▸ **Extracted text**:
On 03/10/14 19:12, John C Klensin wrote:


--On Friday, October 03, 2014 09:11 -0400 Phillip Hallam-Baker
<phill(_at_)hallambaker(_dot_)com> wrote:

As someone with far too many IP addressable devices in my
house, I am getting rather fed up of every new device
demanding to be hooked up to a service in the cloud.

Yes, I get the fact that the providers are trying to razor and
blade me with their business model. But that model only works
for Gillette because the blade is the most expensive,
difficult part to make.

As a consumer, these services in the cloud represent a lot of
risk and a painful integration nightmare. The point of
installing network addressable switches to control the lights
is so that they can be turned on and off automatically, not so
that I can control them from an iPhone where I have to press
six buttons and wait a minute for the app to load. Then
another quarter hour while it insists on updating itself.

There is therefore a real need for a standards based device
that provides the same services these devices expect from 'the
cloud' and make them available in the local net. And it should
be really easy to connect a newly purchased device to such a
cloud.

While I agree that there is a problem, and largely agree with
your analysis of it, I don't see work here for which the IETF
has the right expertise, at least unless there were some chance
of convincing a WG like Homenet that their boundary router specs
should be expanded adequately to act as a controller for these
families of devices.

▸ **Given material**:

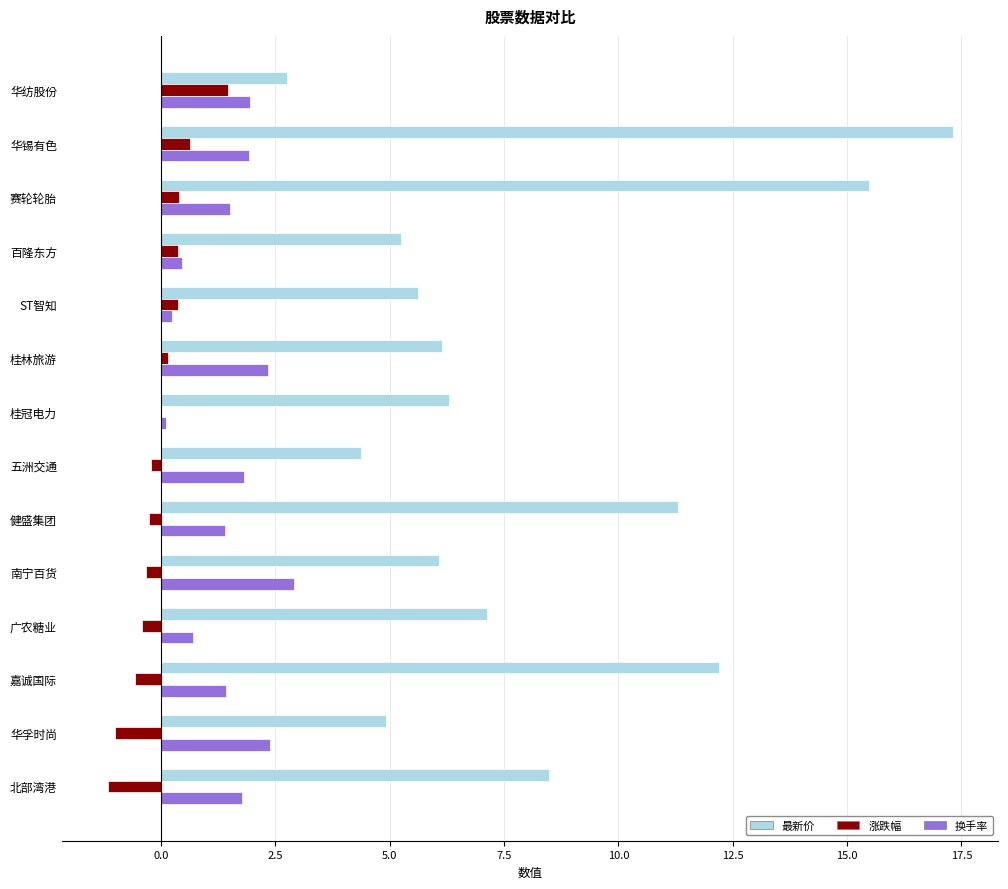

What is the sum of all 涨跌幅 values?

-0.6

▸ **Directions**:
Reproduce the email excerpt above about home devices that depend on cloud services, in full and word for word.

▸ **Expected output**:
On 03/10/14 19:12, John C Klensin wrote:


--On Friday, October 03, 2014 09:11 -0400 Phillip Hallam-Baker
<phill(_at_)hallambaker(_dot_)com> wrote:

As someone with far too many IP addressable devices in my
house, I am getting rather fed up of every new device
demanding to be hooked up to a service in the cloud.

Yes, I get the fact that the providers are trying to razor and
blade me with their business model. But that model only works
for Gillette because the blade is the most expensive,
difficult part to make.

As a consumer, these services in the cloud represent a lot of
risk and a painful integration nightmare. The point of
installing network addressable switches to control the lights
is so that they can be turned on and off automatically, not so
that I can control them from an iPhone where I have to press
six buttons and wait a minute for the app to load. Then
another quarter hour while it insists on updating itself.

There is therefore a real need for a standards based device
that provides the same services these devices expect from 'the
cloud' and make them available in the local net. And it should
be really easy to connect a newly purchased device to such a
cloud.

While I agree that there is a problem, and largely agree with
your analysis of it, I don't see work here for which the IETF
has the right expertise, at least unless there were some chance
of convincing a WG like Homenet that their boundary router specs
should be expanded adequately to act as a controller for these
families of devices.